Vandalismus, Hetze und Hakenkreuze – Jugendsozialarbeit unter Beschuss
In Deutschland geraten Einrichtungen der offenen Kinder- und Jugendarbeit immer häufiger ins Visier von Rechtsextremen. Diese Angriffe sind alarmierend, denn gerade diese Jugendzentren sind von großer Bedeutung für viele junge Menschen.
Einbruch und Graffiti am Hexenberg-Bauspielplatz
Martin Karolczak, Geschäftsführer der GWA St. Pauli, steht vor einem Holzhaus auf dem Hamburger Hexenberg-Bauspielplatz. Eine fehlende Holzplanke und herausragende Splitter zeugen von einem Einbruchsversuch. „Hier haben sie versucht einzubrechen, wahrscheinlich mit einem Kuhfuß“, erklärt Karolczak. Die Hausfassade ist noch teilweise heller als der Rest – Überbleibsel von Graffiti-Entfernung, die rechtsextreme Parolen und Beleidigungen hinterließen.

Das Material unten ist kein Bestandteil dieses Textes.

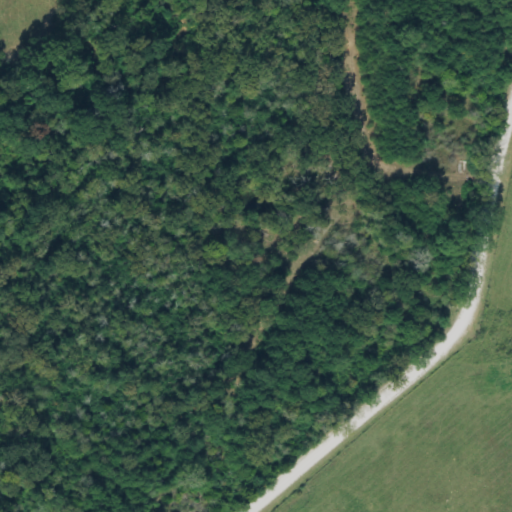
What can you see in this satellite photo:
road: (410, 368)
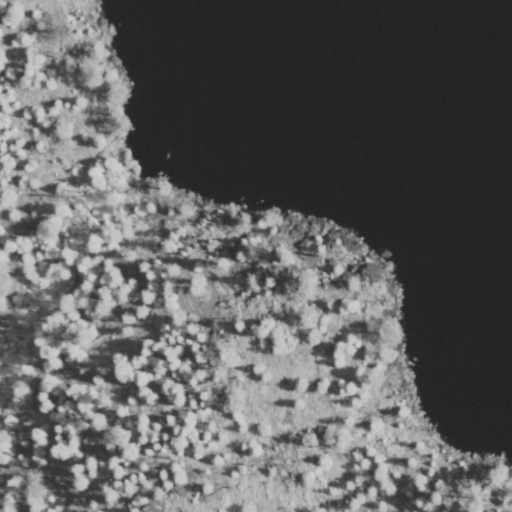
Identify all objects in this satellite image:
road: (221, 292)
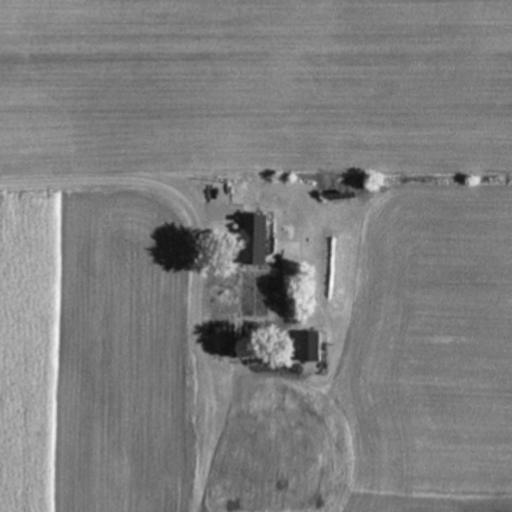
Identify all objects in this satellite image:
building: (258, 241)
building: (258, 242)
road: (200, 268)
building: (314, 349)
building: (314, 349)
building: (202, 408)
building: (278, 431)
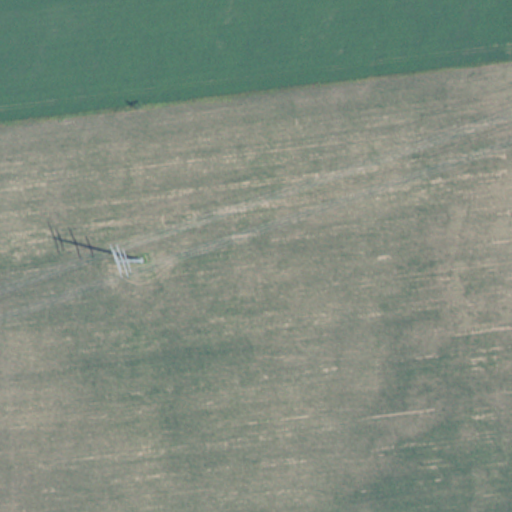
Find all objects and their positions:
power tower: (149, 256)
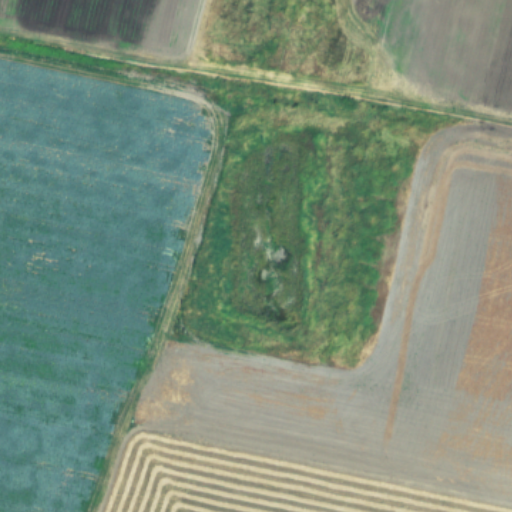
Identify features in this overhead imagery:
crop: (256, 256)
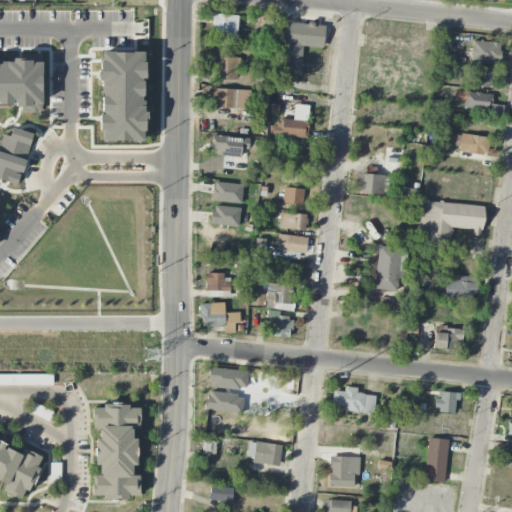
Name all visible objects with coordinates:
road: (402, 11)
building: (225, 25)
building: (295, 44)
building: (485, 52)
road: (70, 60)
building: (225, 68)
building: (480, 77)
building: (21, 85)
power tower: (196, 91)
building: (122, 96)
building: (231, 99)
building: (474, 100)
building: (290, 128)
building: (473, 144)
building: (229, 149)
building: (13, 155)
road: (129, 157)
building: (370, 184)
building: (226, 193)
building: (292, 196)
road: (42, 207)
building: (225, 216)
building: (453, 219)
building: (298, 222)
building: (291, 243)
road: (176, 256)
road: (324, 256)
building: (389, 268)
building: (217, 283)
building: (460, 287)
building: (271, 296)
building: (217, 317)
road: (88, 323)
building: (280, 327)
building: (446, 338)
road: (493, 341)
building: (511, 353)
power tower: (149, 355)
road: (343, 364)
power tower: (340, 377)
building: (15, 380)
building: (353, 401)
building: (445, 402)
building: (511, 412)
road: (36, 420)
building: (389, 420)
road: (68, 424)
building: (509, 429)
building: (115, 452)
building: (263, 453)
building: (507, 456)
building: (435, 460)
building: (17, 471)
building: (342, 471)
building: (220, 494)
parking lot: (419, 498)
building: (340, 507)
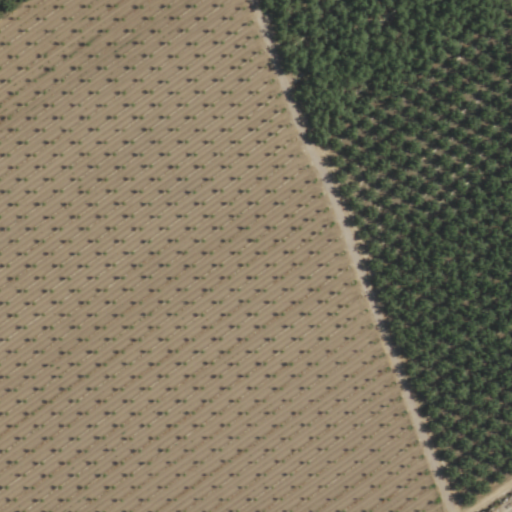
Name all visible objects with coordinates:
crop: (255, 256)
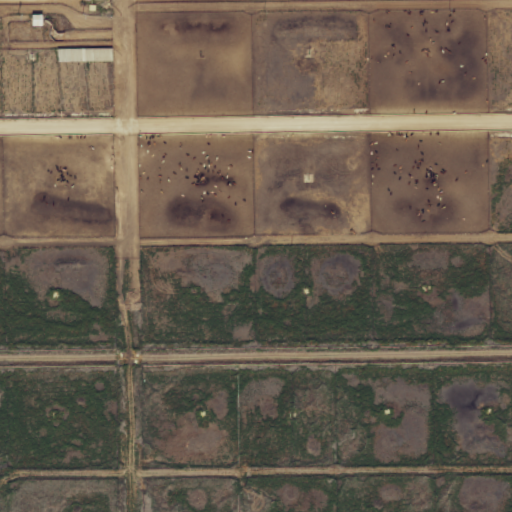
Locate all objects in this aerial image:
building: (86, 54)
road: (127, 255)
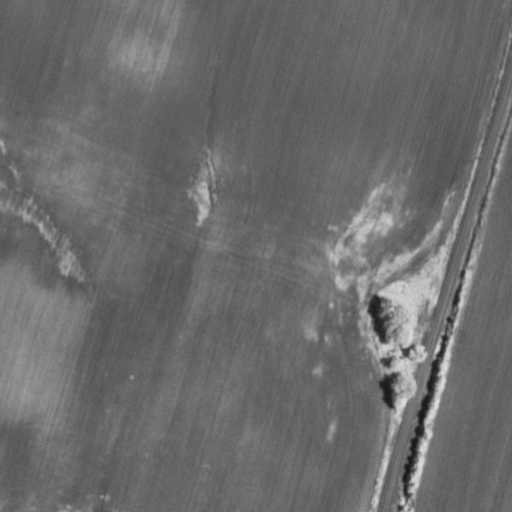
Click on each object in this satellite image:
road: (448, 294)
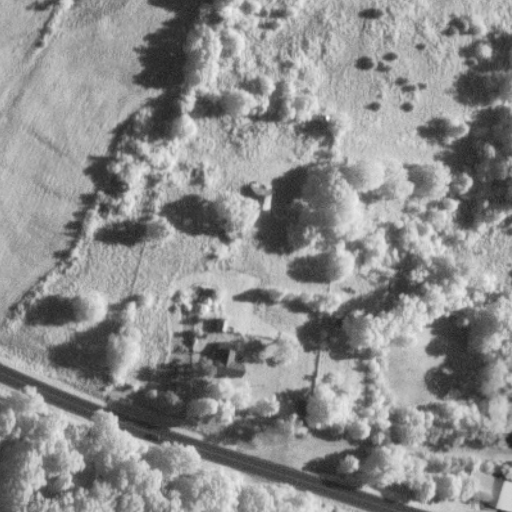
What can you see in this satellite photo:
building: (199, 174)
building: (258, 199)
building: (233, 230)
building: (224, 363)
building: (288, 413)
road: (195, 442)
building: (487, 488)
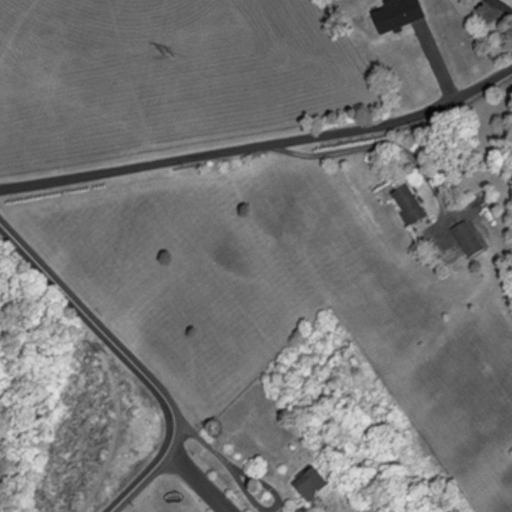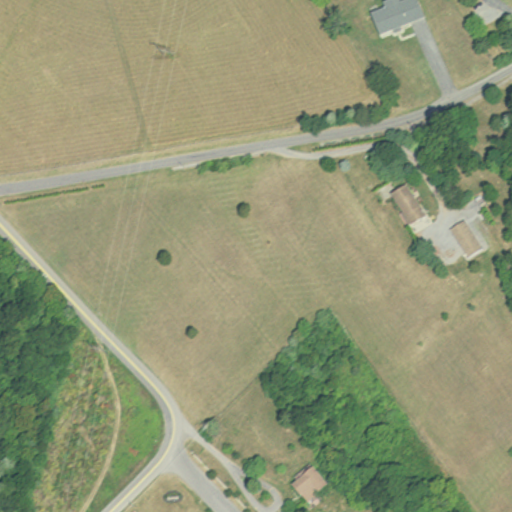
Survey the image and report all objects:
road: (504, 8)
power tower: (169, 57)
road: (261, 143)
road: (383, 143)
road: (105, 329)
road: (253, 475)
road: (140, 482)
road: (200, 482)
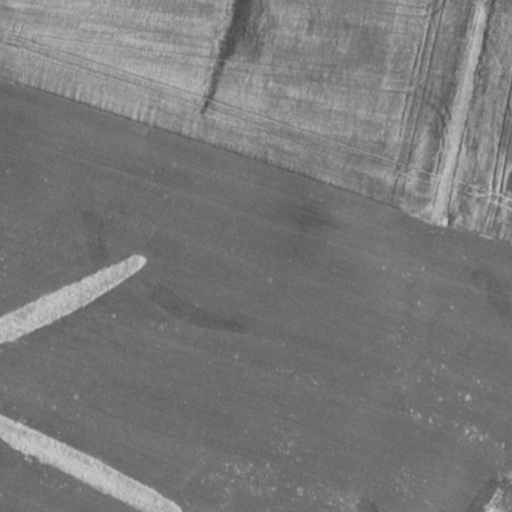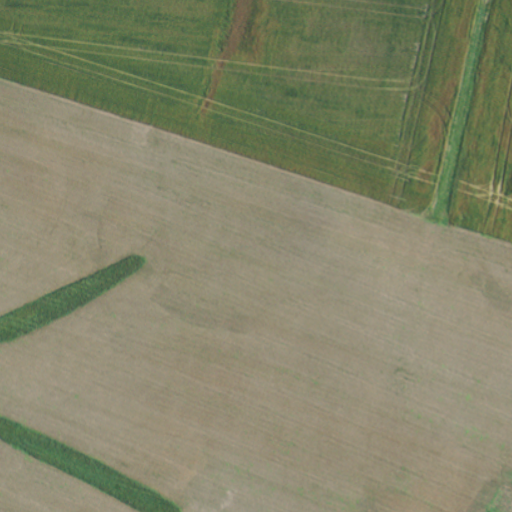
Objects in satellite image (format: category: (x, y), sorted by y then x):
road: (292, 165)
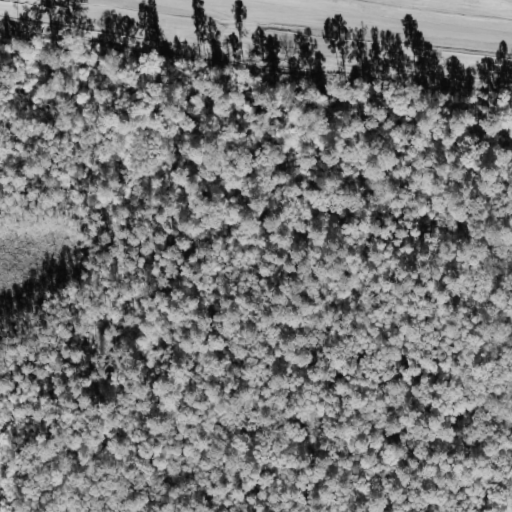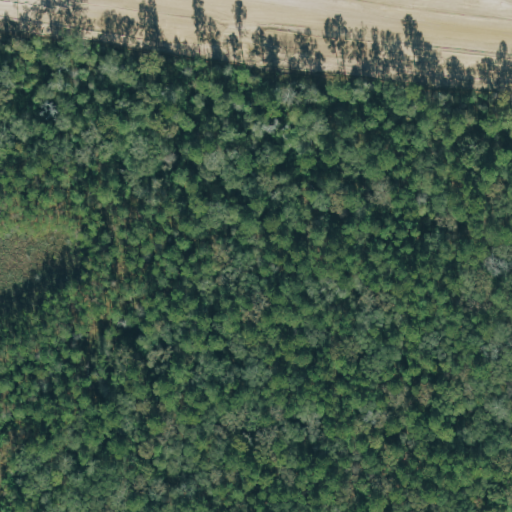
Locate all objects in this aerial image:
road: (505, 0)
road: (255, 43)
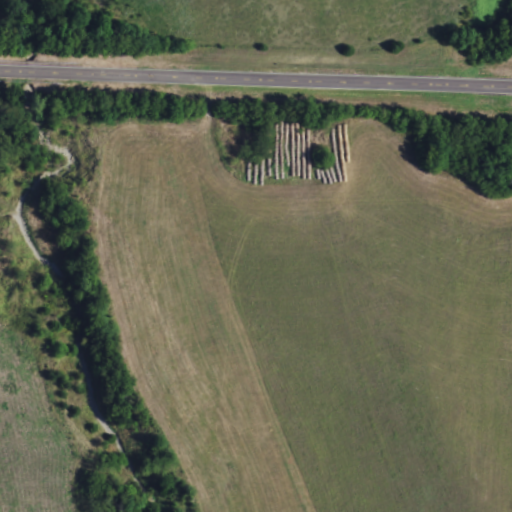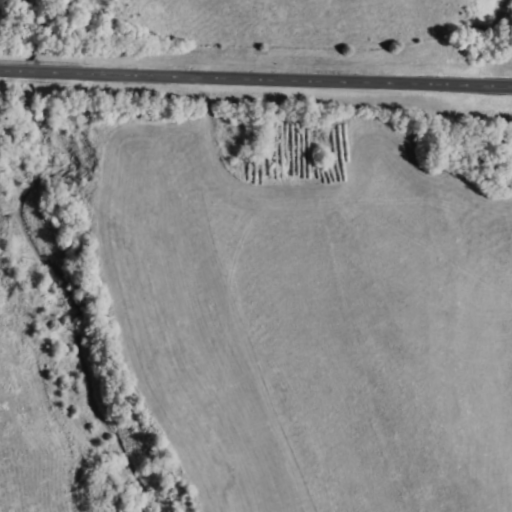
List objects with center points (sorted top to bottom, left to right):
road: (255, 75)
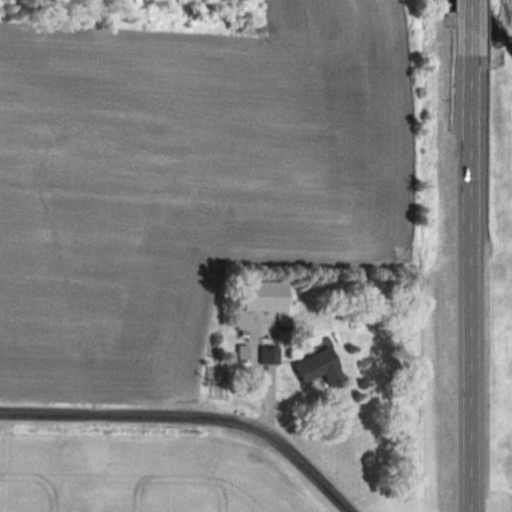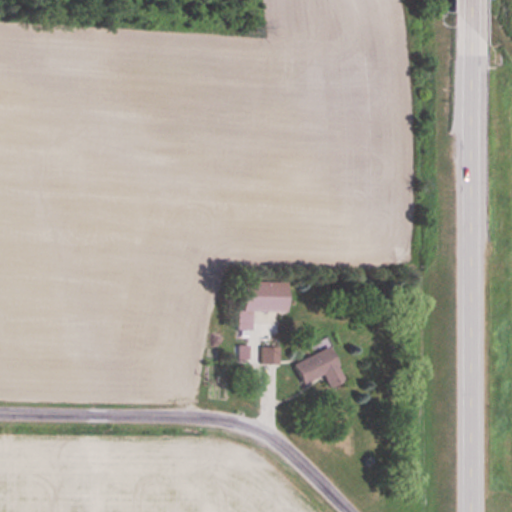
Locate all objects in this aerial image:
road: (469, 256)
building: (260, 294)
building: (319, 366)
road: (252, 374)
road: (190, 420)
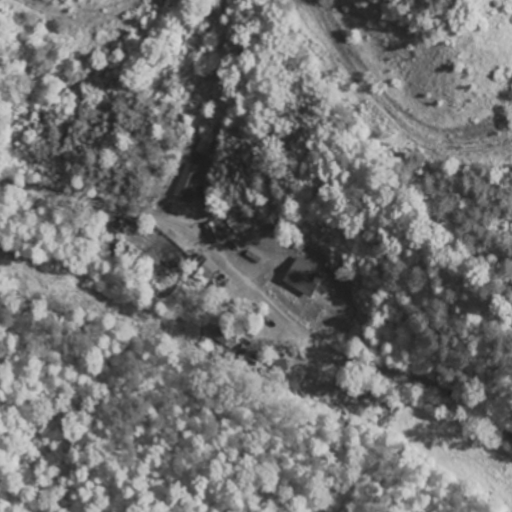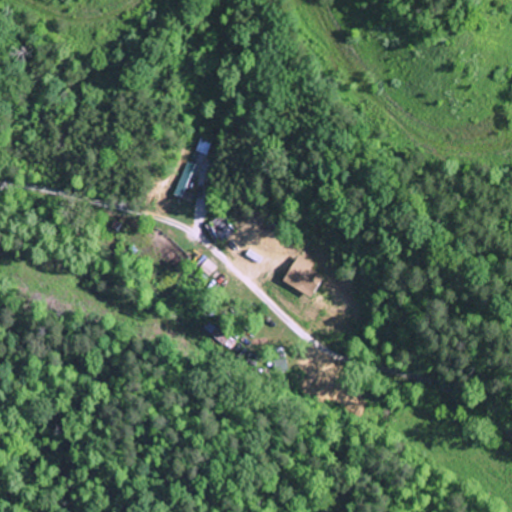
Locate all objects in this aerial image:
building: (188, 179)
building: (222, 229)
building: (309, 279)
road: (349, 361)
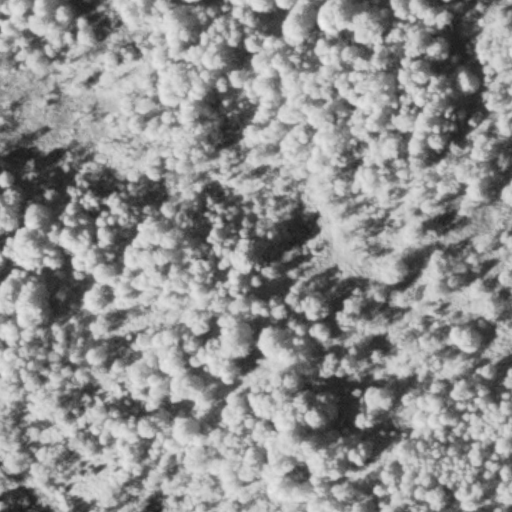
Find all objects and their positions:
road: (19, 481)
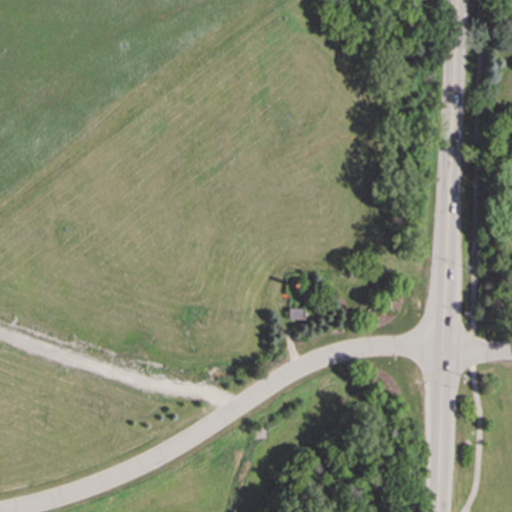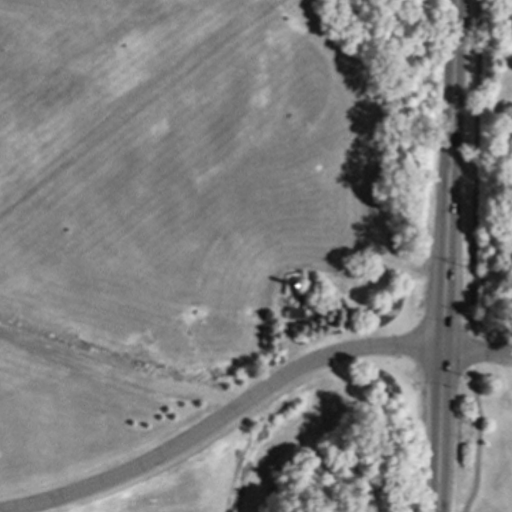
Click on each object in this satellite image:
road: (448, 176)
road: (472, 257)
road: (476, 353)
road: (123, 368)
road: (221, 421)
road: (440, 433)
park: (481, 439)
road: (466, 509)
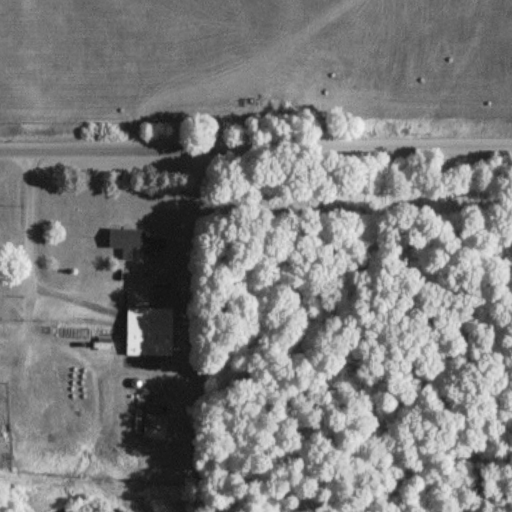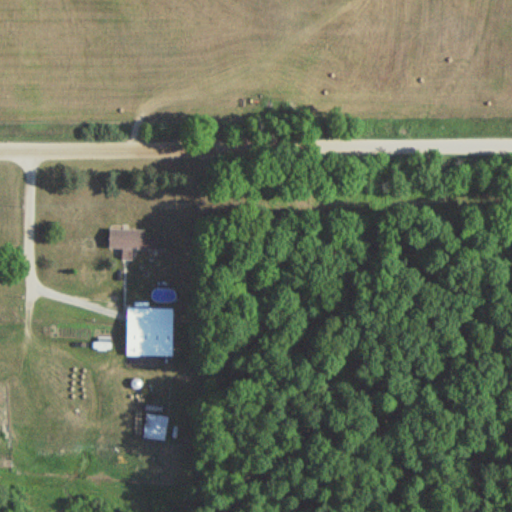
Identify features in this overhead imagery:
road: (256, 156)
building: (128, 241)
building: (146, 331)
building: (152, 426)
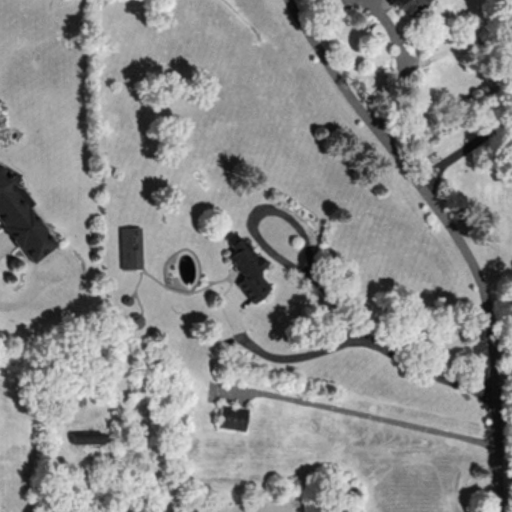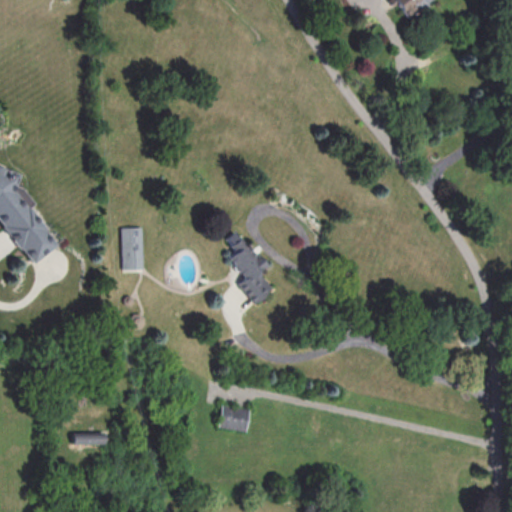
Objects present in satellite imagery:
road: (375, 4)
building: (407, 4)
road: (382, 140)
road: (463, 149)
building: (20, 220)
building: (19, 223)
building: (247, 269)
road: (319, 285)
road: (282, 356)
road: (491, 394)
road: (369, 419)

Ziel der Attacke war offenbar ein monatliches Treffen für queere und non-binäre Jugendliche. Der Angriff erfolgte in der Nacht vor dem geplanten Treffen im Mai.
Gemeinsamer Widerstand
Nach dem Vorfall entfernte Karolczak gemeinsam mit der Jugendgruppe die Schmierereien. „Das war eine schöne Aktion, die gezeigt hat: Wir machen weiter und lassen uns nicht einschüchtern“, erinnert er sich. Dennoch bleibt die Bedrohung präsent. „Die Botschaft ist klar: Wir sehen euch und kommen zu euch, wenn ihr nicht aufpasst“, so der Hamburger Kriminologe Nils Schuhmacher.
Übergriffe auf die Jugendarbeit
Schuhmacher und seine Kollegen veröffentlichten 2021 die erste deutschlandweite Studie zu Übergriffen auf die Offene Kinder- und Jugendsozialarbeit. Angriffe häufen sich, und die Bedrohung steigt. „Sobald man sich für Vielfalt einsetzt, gerät man potenziell in den Blick rechter Akteure“, erklärt Schuhmacher.
Auch Rico Vtelensky und Tino Nicolai vom Demokratiebahnhof in Anklam, Mecklenburg-Vorpommern, erleben diese Bedrohung. Sie sehen sich Online-Hetze, Vandalismus und sogar einem Brandanschlag ausgesetzt. „Es wühlt auf, aber ich weiß, worauf ich mich einlasse“, sagt Vtelensky lachend. Ihr Engagement sei zu wichtig, um sich einschüchtern zu lassen.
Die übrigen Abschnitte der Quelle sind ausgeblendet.